Task instructions >> In the records that follow, find each line containing "untuk" and copy it.

★ ★ ★ ★ ★ ★ ★

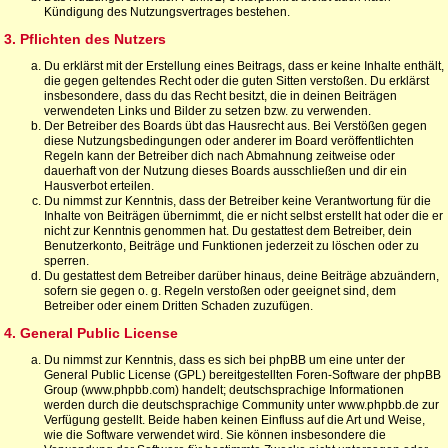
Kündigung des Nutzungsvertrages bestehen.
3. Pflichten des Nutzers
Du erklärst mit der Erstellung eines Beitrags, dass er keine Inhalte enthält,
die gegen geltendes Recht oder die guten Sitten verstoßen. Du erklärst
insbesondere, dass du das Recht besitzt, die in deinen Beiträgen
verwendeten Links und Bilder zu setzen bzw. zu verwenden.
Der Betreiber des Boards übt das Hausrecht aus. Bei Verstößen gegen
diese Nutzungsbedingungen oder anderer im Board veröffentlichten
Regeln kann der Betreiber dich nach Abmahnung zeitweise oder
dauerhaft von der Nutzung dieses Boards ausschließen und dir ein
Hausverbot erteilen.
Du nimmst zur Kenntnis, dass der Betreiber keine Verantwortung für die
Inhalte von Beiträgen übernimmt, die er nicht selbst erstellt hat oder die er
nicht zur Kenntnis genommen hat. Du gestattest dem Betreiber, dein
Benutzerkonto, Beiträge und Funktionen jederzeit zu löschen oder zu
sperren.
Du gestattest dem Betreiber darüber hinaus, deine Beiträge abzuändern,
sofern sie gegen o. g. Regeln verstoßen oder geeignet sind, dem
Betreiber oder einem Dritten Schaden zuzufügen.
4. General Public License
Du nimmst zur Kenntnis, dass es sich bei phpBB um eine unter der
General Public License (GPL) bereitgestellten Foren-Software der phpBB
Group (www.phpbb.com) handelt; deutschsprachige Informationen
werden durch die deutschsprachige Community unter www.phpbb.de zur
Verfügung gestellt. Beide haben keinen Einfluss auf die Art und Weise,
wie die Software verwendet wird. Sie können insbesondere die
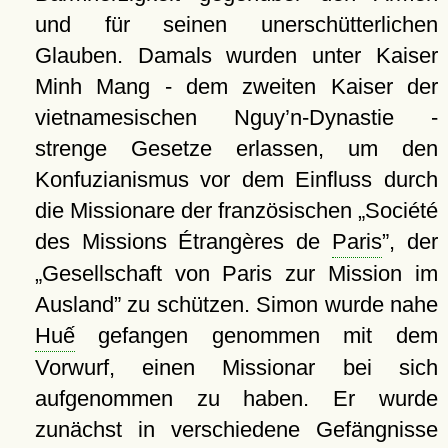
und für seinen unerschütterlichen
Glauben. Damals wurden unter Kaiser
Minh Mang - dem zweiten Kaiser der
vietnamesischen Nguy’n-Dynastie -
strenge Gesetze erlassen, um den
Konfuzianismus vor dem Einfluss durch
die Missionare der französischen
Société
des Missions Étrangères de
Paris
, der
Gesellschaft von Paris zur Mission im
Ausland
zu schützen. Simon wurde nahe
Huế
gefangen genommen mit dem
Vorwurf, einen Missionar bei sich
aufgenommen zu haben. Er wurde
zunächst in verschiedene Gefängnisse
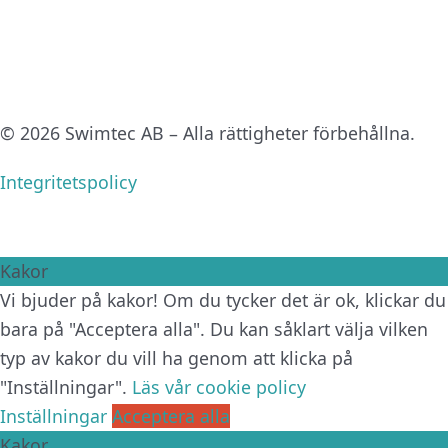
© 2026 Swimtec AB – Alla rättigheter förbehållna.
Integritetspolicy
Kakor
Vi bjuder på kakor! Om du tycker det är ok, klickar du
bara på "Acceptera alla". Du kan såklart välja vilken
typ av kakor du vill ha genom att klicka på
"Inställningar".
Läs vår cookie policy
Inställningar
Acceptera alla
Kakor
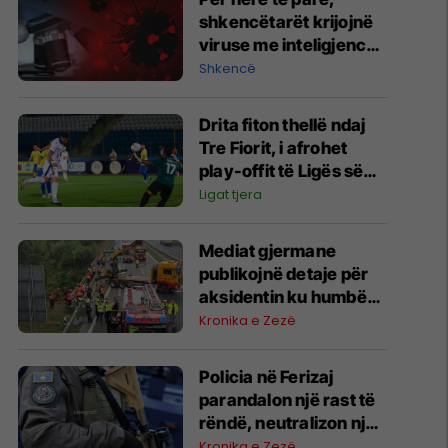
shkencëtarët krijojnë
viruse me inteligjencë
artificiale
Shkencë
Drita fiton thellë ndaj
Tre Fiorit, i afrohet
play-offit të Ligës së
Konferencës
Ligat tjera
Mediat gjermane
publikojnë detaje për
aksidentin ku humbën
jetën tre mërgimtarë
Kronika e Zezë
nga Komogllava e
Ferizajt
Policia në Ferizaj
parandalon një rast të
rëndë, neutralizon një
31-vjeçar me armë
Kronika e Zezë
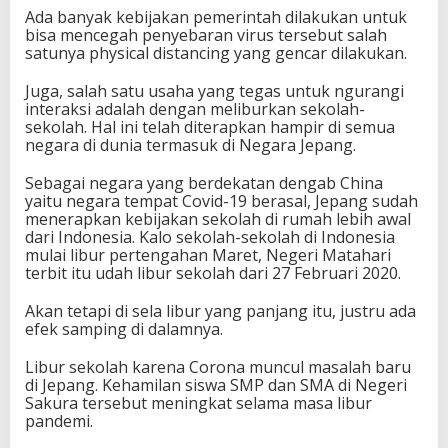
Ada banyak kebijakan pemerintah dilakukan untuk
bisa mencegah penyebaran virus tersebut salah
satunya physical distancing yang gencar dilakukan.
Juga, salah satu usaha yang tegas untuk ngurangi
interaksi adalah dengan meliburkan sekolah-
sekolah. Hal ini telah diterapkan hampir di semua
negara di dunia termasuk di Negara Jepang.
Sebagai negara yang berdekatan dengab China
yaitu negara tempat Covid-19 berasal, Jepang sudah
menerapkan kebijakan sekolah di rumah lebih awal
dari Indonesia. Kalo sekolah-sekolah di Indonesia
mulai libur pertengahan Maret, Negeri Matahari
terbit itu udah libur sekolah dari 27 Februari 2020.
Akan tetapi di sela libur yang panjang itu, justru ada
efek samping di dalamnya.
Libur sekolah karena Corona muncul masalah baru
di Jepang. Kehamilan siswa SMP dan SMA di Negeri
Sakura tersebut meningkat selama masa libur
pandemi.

★ ★ ★ ★ ★ ★ ★

Response >>
Ada banyak kebijakan pemerintah dilakukan untuk
Juga, salah satu usaha yang tegas untuk ngurangi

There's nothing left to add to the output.